Anche da un punto di vista puramente utilitaristico sbaglia chi crede che i figli non ‘servano’ più. Certo oggi non sono (e per fortuna) braccia nei campi, ma restano sostegno fondamentale di quella lunga fase della vita non in buona salute di larghissima parte della popolazione che richiede come ingrediente cruciale la cura di un familiare; non solo ovviamente in termini di sostegno affettivo, ma anche nella delicata gestione delle crisi di salute e del rapporto con badanti e persone che assistono genitori anziani. Se questi sono gli elementi del problema, una politica per la natalità deve lavorare su tutti e sei i fronti. Su quelli economici l’Assegno unico è un primo timido passo verso un sistema economico e fiscale che riconosca il valore delle relazioni e della famiglia per sé, per la società e per l’economia. Il potenziamento dei servizi alla famiglia (esempio positivo l’investimento in asili nido come uno degli obiettivi del Pnrr) è anch’esso fondamentale. Un aiuto può e potrà arrivare dalla rivoluzione dello smart work, che sta offrendo a molte giovani coppie quel più di flessibilità che riduce la povertà di tempo di famiglie di giovani lavoratori con figli piccoli o appena nati. L’ultimo punto è quello più profondo, la riscoperta del valore delle relazioni e la capacità d’investire in esse, passa dal ritrovare il senso profondo della nostra vita.

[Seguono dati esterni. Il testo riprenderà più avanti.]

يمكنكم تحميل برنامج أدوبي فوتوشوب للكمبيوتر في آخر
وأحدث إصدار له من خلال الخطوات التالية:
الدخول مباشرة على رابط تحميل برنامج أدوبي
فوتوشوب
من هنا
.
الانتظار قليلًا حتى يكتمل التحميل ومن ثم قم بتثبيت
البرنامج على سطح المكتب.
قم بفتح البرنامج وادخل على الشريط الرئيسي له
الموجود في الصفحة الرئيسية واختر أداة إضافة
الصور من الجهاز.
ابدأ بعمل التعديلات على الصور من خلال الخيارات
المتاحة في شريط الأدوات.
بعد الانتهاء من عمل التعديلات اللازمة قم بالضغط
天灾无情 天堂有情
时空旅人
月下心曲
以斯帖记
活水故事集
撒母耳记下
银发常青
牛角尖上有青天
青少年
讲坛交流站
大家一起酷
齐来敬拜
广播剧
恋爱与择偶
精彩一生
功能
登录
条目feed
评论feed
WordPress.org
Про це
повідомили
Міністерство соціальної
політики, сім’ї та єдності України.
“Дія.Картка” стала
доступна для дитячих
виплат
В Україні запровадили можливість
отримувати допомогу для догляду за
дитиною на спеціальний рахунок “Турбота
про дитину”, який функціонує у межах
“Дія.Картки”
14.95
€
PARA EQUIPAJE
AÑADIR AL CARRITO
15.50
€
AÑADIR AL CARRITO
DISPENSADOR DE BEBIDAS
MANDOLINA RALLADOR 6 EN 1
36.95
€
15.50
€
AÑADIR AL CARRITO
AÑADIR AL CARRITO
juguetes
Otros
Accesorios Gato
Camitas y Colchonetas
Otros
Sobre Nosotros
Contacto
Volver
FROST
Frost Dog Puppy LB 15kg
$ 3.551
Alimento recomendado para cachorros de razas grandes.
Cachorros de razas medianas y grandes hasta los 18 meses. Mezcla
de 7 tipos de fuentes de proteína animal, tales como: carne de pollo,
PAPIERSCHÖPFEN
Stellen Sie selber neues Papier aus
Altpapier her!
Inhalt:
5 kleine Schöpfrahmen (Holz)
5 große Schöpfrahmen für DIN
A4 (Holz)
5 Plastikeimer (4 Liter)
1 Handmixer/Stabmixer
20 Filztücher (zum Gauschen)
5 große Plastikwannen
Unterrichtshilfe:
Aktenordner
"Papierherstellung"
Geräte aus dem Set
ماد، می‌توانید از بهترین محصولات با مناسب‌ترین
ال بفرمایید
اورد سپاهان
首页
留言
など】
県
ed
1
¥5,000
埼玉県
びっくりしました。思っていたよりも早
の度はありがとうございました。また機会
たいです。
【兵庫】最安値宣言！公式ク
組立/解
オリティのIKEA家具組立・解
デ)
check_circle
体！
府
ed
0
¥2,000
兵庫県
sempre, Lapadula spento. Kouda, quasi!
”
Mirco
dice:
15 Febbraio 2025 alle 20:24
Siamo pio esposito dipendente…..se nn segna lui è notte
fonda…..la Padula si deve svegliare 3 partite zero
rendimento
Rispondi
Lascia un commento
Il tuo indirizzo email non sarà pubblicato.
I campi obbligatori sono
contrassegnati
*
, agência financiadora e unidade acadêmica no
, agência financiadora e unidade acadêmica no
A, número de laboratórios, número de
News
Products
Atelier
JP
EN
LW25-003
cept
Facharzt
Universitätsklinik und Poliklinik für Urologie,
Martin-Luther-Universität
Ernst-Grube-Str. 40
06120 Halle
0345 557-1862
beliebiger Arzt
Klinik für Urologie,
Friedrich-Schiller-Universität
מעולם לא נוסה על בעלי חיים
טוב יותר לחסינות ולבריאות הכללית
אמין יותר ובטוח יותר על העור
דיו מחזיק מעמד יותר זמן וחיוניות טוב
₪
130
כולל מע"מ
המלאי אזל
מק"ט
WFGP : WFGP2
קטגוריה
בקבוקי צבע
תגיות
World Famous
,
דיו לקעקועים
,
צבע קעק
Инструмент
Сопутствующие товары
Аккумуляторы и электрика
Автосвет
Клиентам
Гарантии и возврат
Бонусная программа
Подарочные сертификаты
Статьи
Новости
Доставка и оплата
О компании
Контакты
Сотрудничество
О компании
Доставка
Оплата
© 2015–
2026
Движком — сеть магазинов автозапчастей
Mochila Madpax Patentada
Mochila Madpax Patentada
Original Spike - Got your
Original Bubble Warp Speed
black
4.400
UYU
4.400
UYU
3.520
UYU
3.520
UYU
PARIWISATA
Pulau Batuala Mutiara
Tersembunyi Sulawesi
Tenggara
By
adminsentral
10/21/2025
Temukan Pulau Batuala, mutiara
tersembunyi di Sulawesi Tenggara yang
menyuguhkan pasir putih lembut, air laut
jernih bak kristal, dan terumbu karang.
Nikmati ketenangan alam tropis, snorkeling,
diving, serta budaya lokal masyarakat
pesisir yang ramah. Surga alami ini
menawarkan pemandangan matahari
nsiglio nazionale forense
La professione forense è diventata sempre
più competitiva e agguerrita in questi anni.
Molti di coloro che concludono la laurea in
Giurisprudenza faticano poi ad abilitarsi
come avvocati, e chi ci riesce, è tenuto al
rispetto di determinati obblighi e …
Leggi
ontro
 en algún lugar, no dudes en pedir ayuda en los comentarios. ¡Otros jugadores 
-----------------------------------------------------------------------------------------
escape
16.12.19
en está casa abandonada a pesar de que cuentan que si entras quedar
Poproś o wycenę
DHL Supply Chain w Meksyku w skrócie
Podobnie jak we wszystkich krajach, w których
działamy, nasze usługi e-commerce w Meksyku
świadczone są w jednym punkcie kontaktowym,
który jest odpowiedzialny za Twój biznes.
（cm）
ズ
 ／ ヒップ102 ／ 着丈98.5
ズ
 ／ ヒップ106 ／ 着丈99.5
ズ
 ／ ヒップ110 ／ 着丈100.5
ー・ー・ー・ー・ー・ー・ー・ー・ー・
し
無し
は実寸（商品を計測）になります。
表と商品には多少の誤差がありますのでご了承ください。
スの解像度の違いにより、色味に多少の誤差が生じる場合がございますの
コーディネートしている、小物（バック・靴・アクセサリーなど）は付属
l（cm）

La cultura cristiana, ma non solo quella (si pensi ai contributi di filosofi come Levinas, Buber e molti altri), e i dati empirici sulle determinanti della felicità, ci dicono che siamo relazioni e che la qualità della nostra vita di relazioni è ingrediente essenziale per il fiorire della nostra vita. Come in tante altre cose belle della vita la felicità esiste ma è faticosa e dobbiamo riscoprire e aiutare chi ci circonda a riscoprire il valore dell’investimento in relazioni (anche in giovane età quando le pressioni del mondo del lavoro sembrano trasformarlo in un ostacolo) in qualcosa che è e sarà componente essenziale della vera ricchezza della nostra vita.